Heartfelt and made with much gusto, Lipstick Under My Burkha amuses, shocks and even makes you cry. Director Alankrita Shrivastava surprises us in this tale of four women, separated by individual contexts but joined by a common will to be free. These women, trapped in their circumstances, go beyond convention, in rebellious but secret stealth measures. The characters are complex and multi-dimensional, flawed and funny, with shades spread over the whole spectrum-just as real people are. The voice of buaji (Ratna Pathak Shah), relayed as her reading of an erotic novel, connects the film beautifully. It gives multiple layers to the visuals, and meanings beyond what one can see.
Lying on a waxing table, a mother of three looks distraught. Her beautician and she have been discussing her husband. “He doesn’t touch you with love down there, does he?” The woman, looks away, trying to hold tears. “Why do you ask, when you know?” You feel a lump rising in your throat. In another scene, the beautician records her sex act with her boyfriend, just after getting engaged to another man. But she is also a woman in love. A 55-year old woman secretly has phone sex with a much younger swimming instructor, and he has no clue about her identity. Scenes like these and many more make Lipstick Under My Burkha tick and make the characters real. The actors give superlative performances, with a rare slipping of accent.
It takes a break from run-of-the-mill Bollywood romances, and speaks from the heart, in this case that of a woman. A film that unlike Bollywood films refuses to objectify women, and gives them real heart and soul. Women have dreams, women have desires, women have sexual desires, and seek control, at least of their bodies.
In an old residential building owned by buaji that houses all the central characters, Konkona Sen Sharma plays Shirin, a young mother of three and a secret saleswoman. She shines in the role of a repressed yet defiant wife, raising many a questions about independence, self-reliance, and respect for women.
Rehana (Plabita Borthakur), a young college girl, dreams of becoming a singer, struggling against her ultra-conservative upbringing. She attempts to blend in with the other college goers, even if it requires stealing, smoking or late night partying. This story seems to have a flawed sense of modernity, and in that sense falls short of the expectations and bars that the others set. It seems to propound conformity over exploration and adherence over questioning.
Leela (Aahana Kumra), a young beautician with a sizzling sex life with her boyfriend, is being forced into an arranged marriage. She is desperate to make money and struggles to start her own business. She is open and unabashed, even to the extent of cheating on her fiancé.
Buaji, addicted to erotic fiction, and widowed for far too long, craves to explore her sexuality. Her fascination threatens to spill into real life. At the age of 55, she seeks intimacy, which in case of a man would never even be question. But here, it is set to ruffle a few feathers.
The attempts of these women, at stealing this small slice of freedom results in comedy, and often in tragedy. The key strength of this plot is that these women don’t judge each other, taking their lives with a pinch of salt as they continue forward with indefatigable spirits.
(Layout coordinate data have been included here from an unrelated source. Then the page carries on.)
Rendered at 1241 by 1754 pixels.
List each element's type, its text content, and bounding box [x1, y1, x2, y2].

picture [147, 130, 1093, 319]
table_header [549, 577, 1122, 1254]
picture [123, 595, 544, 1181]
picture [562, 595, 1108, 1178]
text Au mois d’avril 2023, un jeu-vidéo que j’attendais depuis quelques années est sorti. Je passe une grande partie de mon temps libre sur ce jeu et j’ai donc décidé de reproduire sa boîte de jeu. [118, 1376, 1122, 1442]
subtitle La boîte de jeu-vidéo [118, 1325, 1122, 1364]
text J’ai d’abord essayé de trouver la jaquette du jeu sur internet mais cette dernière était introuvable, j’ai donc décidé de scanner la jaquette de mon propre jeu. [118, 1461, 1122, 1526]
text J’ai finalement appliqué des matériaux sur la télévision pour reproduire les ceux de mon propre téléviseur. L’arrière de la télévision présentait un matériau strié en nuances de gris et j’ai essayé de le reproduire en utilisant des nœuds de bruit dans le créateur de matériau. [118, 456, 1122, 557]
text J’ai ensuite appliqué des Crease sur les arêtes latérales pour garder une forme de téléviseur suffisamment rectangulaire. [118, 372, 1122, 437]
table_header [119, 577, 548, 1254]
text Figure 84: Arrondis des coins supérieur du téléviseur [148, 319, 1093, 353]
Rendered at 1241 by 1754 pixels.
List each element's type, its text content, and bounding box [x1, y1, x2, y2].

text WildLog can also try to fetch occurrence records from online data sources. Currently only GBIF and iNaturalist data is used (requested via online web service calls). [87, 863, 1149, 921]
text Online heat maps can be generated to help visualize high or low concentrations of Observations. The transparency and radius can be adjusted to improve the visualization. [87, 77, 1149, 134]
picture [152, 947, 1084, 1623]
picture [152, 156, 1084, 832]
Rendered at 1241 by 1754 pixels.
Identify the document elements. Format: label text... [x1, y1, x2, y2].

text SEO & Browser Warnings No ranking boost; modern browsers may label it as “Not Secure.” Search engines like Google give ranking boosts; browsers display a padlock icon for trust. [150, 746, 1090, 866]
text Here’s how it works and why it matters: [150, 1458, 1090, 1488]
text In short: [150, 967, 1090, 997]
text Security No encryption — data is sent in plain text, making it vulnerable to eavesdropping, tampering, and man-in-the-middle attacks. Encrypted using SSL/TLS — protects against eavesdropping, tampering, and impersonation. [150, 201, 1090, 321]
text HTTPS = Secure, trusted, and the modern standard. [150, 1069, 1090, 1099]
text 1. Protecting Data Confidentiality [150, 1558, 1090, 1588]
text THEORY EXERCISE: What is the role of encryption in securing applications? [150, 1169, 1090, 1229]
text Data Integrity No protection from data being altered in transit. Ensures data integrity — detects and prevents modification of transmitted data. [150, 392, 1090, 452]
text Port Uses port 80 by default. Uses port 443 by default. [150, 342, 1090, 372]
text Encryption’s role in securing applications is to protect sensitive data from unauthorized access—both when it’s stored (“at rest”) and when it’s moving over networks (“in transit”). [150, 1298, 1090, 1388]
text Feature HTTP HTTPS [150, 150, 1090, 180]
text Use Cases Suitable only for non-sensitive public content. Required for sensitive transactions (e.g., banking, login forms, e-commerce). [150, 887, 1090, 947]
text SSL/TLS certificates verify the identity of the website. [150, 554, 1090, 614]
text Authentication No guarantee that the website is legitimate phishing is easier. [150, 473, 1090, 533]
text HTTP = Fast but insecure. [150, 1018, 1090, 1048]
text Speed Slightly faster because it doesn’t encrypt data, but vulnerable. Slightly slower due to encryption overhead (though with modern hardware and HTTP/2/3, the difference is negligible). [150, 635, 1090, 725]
The cinematography of the film adds to its realistic, raw feel. The editing helps seamlessly navigate through multiple narratives. The songs and music elevate the film. The pace in the middle part slackens a bit, but the engagement is high and we tide over it.
Refused a censor certificate for being “too lady oriented” and cited for “sexual scenes, abusive words and audio pornography,” the film has been blazing a remarkable streak on the festival circuit. Under that burkha lies a lipstick, and a heart.